Connect to the power of purpose. As history shows, those of us who are tethered to a mission greater than ourselves showcase remarkable strength in the face of adversity, from military personnel tirelessly fighting on behalf of a cause to cancer patients who turn to art and writing for creative outlets. Investing in something beyond the minutiae of our daily lives sustains us and sharpens our resilience; little things seem to matter less. Ask yourself: What excites me? What sorts of creative, physical, or spiritual endeavors sustain me? How do I want to help my community? How do I want to influence my family? Connecting to something broader than our work offers a buoyant dose of perspective.

Don’t be ashamed to unplug. It’s common knowledge that Americans are taking less time off than ever. And as the boss, it’s hard to step away. (Believe me, I know.) But it’s necessary. Navigate around those Iceberg beliefs about self-care—deeply held falsehoods that hold us back and ensnare us in destructive patterns. If you tell yourself that only weak people take time off or that the office will fall apart without you, challenge those mantras by asking if they’re true.

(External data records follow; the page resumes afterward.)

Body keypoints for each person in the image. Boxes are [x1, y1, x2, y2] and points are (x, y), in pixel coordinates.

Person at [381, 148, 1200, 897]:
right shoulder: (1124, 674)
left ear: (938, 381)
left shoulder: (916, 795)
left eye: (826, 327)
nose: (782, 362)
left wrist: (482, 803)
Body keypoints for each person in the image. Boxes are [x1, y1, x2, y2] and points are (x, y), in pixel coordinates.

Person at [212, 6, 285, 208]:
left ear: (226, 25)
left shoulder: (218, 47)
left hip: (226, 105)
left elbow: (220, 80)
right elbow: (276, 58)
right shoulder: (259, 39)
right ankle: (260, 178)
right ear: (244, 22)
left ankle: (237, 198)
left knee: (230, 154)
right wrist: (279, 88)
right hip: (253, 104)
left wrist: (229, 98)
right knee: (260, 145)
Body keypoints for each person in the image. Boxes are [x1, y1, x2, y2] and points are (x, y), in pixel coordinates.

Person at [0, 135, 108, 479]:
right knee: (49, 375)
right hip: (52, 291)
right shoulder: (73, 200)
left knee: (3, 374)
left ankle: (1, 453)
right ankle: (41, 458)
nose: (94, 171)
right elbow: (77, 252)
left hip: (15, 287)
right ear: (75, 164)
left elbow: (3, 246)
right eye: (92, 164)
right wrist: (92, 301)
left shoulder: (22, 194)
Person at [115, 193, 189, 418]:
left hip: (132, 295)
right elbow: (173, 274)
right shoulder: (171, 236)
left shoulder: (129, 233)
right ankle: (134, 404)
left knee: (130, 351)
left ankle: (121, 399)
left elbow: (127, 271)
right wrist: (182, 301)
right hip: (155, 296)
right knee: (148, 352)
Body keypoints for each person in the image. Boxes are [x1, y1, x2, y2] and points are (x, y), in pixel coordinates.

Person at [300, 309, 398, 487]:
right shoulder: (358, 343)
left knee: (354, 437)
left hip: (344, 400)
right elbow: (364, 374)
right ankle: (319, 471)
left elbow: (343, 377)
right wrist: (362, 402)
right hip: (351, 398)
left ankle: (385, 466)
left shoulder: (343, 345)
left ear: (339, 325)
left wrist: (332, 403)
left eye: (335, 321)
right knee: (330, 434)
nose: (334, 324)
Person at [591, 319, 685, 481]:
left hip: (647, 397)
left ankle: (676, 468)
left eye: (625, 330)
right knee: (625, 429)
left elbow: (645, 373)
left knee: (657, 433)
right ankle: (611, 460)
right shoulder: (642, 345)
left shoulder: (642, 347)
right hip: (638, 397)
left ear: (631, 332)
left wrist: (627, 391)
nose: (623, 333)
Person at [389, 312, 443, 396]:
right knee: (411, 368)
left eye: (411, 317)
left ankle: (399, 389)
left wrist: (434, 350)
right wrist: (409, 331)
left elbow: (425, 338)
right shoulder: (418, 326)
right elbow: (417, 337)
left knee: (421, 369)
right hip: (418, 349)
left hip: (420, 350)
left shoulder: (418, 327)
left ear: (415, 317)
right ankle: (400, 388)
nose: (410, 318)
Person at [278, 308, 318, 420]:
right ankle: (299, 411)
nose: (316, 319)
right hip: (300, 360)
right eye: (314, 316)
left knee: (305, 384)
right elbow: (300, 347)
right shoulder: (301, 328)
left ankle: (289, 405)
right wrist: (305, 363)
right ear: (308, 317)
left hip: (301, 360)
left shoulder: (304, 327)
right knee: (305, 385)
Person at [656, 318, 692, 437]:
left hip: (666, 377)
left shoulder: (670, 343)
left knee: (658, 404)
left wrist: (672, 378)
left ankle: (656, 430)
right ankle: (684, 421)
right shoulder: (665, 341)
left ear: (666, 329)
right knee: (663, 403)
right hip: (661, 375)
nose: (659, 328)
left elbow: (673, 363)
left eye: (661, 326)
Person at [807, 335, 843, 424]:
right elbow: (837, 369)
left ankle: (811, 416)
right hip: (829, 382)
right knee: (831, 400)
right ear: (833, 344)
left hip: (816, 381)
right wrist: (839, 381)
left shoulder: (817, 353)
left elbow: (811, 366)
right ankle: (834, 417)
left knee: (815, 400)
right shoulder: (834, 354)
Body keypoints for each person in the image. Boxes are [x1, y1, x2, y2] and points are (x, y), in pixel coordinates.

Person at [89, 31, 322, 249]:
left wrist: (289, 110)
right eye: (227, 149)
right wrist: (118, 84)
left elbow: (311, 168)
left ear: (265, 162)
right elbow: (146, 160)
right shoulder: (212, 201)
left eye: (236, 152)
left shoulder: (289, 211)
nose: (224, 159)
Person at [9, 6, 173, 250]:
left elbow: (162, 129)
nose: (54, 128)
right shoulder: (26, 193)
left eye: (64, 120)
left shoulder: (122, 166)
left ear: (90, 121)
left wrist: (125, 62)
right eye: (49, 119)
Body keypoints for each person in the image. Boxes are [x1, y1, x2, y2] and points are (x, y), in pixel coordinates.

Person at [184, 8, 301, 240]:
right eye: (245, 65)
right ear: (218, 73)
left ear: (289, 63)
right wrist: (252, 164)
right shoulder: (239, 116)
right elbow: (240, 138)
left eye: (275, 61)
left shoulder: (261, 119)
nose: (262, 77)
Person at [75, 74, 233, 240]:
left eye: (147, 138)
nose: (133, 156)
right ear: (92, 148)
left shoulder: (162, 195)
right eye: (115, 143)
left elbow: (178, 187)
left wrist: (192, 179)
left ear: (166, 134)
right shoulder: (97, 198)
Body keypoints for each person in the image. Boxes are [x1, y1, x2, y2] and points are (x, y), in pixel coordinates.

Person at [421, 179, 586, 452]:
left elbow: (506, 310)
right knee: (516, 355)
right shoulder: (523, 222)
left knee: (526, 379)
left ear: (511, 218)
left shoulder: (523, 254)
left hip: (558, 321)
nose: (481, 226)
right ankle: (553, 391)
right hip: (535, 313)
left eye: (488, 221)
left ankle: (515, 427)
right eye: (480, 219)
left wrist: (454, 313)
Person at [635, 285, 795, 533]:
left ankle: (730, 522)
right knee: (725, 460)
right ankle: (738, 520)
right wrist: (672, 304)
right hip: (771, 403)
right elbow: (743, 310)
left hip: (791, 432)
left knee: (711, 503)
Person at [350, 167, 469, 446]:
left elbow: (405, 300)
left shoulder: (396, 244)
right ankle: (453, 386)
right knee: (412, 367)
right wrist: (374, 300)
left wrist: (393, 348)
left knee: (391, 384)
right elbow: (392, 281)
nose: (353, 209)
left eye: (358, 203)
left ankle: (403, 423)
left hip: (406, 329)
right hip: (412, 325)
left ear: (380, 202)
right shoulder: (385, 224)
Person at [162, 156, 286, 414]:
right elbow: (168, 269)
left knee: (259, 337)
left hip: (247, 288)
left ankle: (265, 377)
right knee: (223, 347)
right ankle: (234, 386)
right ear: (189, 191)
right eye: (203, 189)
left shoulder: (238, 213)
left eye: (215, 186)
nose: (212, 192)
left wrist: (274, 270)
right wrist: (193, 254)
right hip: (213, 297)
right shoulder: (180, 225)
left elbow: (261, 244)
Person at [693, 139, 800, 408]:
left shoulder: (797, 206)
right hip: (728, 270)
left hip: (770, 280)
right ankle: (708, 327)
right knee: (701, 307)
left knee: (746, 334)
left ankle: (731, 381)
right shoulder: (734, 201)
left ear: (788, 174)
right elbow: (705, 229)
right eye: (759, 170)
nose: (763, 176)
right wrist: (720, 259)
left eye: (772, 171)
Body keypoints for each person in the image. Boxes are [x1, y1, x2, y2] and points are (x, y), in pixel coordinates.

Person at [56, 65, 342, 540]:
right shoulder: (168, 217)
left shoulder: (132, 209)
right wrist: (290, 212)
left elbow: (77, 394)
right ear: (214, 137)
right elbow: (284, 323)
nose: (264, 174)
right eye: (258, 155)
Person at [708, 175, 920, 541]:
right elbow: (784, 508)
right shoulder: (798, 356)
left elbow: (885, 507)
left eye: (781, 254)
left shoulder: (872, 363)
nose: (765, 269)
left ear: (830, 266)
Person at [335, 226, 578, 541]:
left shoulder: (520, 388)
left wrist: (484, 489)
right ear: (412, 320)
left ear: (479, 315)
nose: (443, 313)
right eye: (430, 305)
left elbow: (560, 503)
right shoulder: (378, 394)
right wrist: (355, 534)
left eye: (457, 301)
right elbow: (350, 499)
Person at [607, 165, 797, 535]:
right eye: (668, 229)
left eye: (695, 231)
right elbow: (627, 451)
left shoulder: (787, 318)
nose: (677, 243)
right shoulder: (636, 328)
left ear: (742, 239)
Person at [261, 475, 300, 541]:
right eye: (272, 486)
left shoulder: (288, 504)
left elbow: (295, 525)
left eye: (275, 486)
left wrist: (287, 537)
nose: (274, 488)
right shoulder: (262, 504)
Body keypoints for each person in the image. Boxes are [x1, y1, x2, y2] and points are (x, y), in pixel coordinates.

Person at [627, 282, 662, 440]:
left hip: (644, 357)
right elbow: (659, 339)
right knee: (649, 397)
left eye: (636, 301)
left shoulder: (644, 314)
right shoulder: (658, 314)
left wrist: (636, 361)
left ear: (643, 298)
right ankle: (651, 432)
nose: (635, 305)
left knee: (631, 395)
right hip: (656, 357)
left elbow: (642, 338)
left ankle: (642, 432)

Do you really consider yourself “weak” for spending time with your family? No. It takes strength to set strong priorities. Is there truly nobody else who could do your job for a few days while you take time away? Of course not. Delegating is a key business skill. Melting those Iceberg beliefs allows us space to truly grow.

Depression is a serious clinical issue that warrants serious treatment. But by embracing these three behaviors, we can increase our resilience and brace ourselves against it. It’s a win-win: We’re prioritizing our own mental health to feel better, and we’re setting an example for our workforce in the process.

Jan Bruce is CEO and co-founder of meQuilibrium, the digital coaching platform based on the science of resilience.